Das Schönste daran ist, dass Maria und ich viele ähnliche Werte teilen und deshalb davon träumen, dazu beizutragen, diese ein wenig zu verändern. Maria traf Maestro Abreu vor mir und war schon vor unserer Begegnung eine Bewunderin des Systems. Dieser Film ist das Ergebnis Ihrer harten Arbeit, die Sie während Ihrer Entwicklung und Entwicklung dieser Kinder geleistet haben. Ich denke, dass die Begleitung ihnen auch viel Mut gemacht hat. Sie hatten das Gefühl, gehört und gesehen zu werden. Und es zu Hause zu erleben, macht es noch spezieller. Es war ein Privileg, mein Berufsleben mit María zu teilen, denn sie ist eine wunderbare Schauspielerin und eine wunderbare Regisseurin, aber ich bin das Ganze: ein wunderbarer Mensch und Künstler, von dem ich lerne und der mich sehr inspiriert.

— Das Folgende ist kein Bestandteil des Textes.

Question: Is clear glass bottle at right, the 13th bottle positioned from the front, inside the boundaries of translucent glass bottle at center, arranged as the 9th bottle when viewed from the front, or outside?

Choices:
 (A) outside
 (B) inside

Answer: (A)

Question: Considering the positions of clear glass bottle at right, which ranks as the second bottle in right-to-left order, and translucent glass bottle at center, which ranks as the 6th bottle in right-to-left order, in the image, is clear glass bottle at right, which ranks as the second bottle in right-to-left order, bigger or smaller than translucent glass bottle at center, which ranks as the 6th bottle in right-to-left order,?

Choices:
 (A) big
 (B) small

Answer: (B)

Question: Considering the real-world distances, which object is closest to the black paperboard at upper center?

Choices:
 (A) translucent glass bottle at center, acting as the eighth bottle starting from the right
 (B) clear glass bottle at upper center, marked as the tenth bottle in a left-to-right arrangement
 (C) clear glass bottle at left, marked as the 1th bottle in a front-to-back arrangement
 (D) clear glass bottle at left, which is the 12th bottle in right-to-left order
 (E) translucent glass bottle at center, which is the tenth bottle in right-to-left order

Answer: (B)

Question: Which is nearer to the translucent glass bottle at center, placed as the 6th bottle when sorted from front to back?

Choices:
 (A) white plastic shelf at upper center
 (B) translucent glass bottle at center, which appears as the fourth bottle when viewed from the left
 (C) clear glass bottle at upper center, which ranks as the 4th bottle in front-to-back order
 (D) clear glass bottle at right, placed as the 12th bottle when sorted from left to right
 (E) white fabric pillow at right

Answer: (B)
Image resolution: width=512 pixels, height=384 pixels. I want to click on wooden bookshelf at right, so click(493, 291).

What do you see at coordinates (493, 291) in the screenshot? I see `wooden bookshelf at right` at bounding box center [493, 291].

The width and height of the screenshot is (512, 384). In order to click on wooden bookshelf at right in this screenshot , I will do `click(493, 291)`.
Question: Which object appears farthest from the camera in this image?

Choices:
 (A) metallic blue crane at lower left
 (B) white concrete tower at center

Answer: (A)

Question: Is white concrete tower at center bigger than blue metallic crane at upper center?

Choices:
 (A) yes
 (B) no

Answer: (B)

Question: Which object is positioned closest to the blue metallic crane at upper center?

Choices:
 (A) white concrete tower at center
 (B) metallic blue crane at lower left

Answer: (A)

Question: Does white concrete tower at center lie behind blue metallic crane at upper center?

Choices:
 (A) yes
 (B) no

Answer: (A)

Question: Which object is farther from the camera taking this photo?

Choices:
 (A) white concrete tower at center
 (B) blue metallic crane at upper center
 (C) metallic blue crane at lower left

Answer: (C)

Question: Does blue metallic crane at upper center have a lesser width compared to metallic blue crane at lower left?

Im Juli kehrt er mit „West Side Story“ ins Liceu zurück. Kennen Sie die Erfolge von Nadine Sierra?

Ja, Nadine zieht bereits nach Barcelona, ​​ha ha! Sie ist so glücklich, was für eine wundervolle Sängerin sie ist, und ich habe bereits mit ihr zusammengearbeitet, und ich denke, diese West Side Story wird etwas Wunderbares mit Juan Diego, der ein Bruder fürs Leben ist. Die gesamte Besetzung ist wunderbar, wir werden viel Spaß haben.